Exercise directions —
Give back the entire listing verbatim.

- - -

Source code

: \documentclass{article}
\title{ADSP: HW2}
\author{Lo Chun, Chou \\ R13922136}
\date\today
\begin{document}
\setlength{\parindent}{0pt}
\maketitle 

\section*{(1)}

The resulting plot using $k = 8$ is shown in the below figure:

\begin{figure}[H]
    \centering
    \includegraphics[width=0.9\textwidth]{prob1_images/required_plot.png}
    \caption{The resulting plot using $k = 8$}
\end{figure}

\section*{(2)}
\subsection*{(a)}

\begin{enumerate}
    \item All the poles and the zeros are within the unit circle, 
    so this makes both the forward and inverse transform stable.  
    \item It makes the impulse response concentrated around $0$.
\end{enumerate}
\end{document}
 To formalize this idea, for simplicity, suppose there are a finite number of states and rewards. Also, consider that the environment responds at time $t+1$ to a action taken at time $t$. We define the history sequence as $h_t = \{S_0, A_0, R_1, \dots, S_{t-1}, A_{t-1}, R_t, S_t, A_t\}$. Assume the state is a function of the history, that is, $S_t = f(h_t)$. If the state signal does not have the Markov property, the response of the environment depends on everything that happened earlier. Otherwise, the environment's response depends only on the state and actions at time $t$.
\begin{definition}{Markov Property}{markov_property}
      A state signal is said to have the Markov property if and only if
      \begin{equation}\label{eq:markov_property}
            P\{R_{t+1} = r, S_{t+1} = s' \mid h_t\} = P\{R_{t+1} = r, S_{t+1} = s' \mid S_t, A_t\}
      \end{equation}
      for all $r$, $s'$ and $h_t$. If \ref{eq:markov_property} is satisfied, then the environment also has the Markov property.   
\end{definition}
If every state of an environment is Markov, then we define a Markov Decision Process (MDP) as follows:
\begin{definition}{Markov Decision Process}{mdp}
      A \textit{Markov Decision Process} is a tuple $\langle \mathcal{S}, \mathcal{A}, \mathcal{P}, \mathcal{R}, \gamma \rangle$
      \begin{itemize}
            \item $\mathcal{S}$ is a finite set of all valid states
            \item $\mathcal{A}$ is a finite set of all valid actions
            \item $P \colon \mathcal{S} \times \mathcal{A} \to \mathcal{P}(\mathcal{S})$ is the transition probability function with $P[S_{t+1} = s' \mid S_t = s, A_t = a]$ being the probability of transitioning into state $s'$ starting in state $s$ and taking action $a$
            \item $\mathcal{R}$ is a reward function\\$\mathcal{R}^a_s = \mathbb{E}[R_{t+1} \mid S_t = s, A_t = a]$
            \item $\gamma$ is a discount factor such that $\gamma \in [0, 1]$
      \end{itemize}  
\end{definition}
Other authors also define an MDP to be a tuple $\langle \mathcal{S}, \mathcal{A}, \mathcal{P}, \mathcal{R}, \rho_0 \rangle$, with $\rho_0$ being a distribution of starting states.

- - -

Answer section —
Source code

: \documentclass{article}
\title{ADSP: HW2}
\author{Lo Chun, Chou \\ R13922136}
\date\today
\begin{document}
\setlength{\parindent}{0pt}
\maketitle 

\section*{(1)}

The resulting plot using $k = 8$ is shown in the below figure:

\begin{figure}[H]
    \centering
    \includegraphics[width=0.9\textwidth]{prob1_images/required_plot.png}
    \caption{The resulting plot using $k = 8$}
\end{figure}

\section*{(2)}
\subsection*{(a)}

\begin{enumerate}
    \item All the poles and the zeros are within the unit circle, 
    so this makes both the forward and inverse transform stable.  
    \item It makes the impulse response concentrated around $0$.
\end{enumerate}
\end{document}
 To formalize this idea, for simplicity, suppose there are a finite number of states and rewards. Also, consider that the environment responds at time $t+1$ to a action taken at time $t$. We define the history sequence as $h_t = \{S_0, A_0, R_1, \dots, S_{t-1}, A_{t-1}, R_t, S_t, A_t\}$. Assume the state is a function of the history, that is, $S_t = f(h_t)$. If the state signal does not have the Markov property, the response of the environment depends on everything that happened earlier. Otherwise, the environment's response depends only on the state and actions at time $t$.
\begin{definition}{Markov Property}{markov_property}
      A state signal is said to have the Markov property if and only if
      \begin{equation}\label{eq:markov_property}
            P\{R_{t+1} = r, S_{t+1} = s' \mid h_t\} = P\{R_{t+1} = r, S_{t+1} = s' \mid S_t, A_t\}
      \end{equation}
      for all $r$, $s'$ and $h_t$. If \ref{eq:markov_property} is satisfied, then the environment also has the Markov property.   
\end{definition}
If every state of an environment is Markov, then we define a Markov Decision Process (MDP) as follows:
\begin{definition}{Markov Decision Process}{mdp}
      A \textit{Markov Decision Process} is a tuple $\langle \mathcal{S}, \mathcal{A}, \mathcal{P}, \mathcal{R}, \gamma \rangle$
      \begin{itemize}
            \item $\mathcal{S}$ is a finite set of all valid states
            \item $\mathcal{A}$ is a finite set of all valid actions
            \item $P \colon \mathcal{S} \times \mathcal{A} \to \mathcal{P}(\mathcal{S})$ is the transition probability function with $P[S_{t+1} = s' \mid S_t = s, A_t = a]$ being the probability of transitioning into state $s'$ starting in state $s$ and taking action $a$
            \item $\mathcal{R}$ is a reward function\\$\mathcal{R}^a_s = \mathbb{E}[R_{t+1} \mid S_t = s, A_t = a]$
            \item $\gamma$ is a discount factor such that $\gamma \in [0, 1]$
      \end{itemize}  
\end{definition}
Other authors also define an MDP to be a tuple $\langle \mathcal{S}, \mathcal{A}, \mathcal{P}, \mathcal{R}, \rho_0 \rangle$, with $\rho_0$ being a distribution of starting states.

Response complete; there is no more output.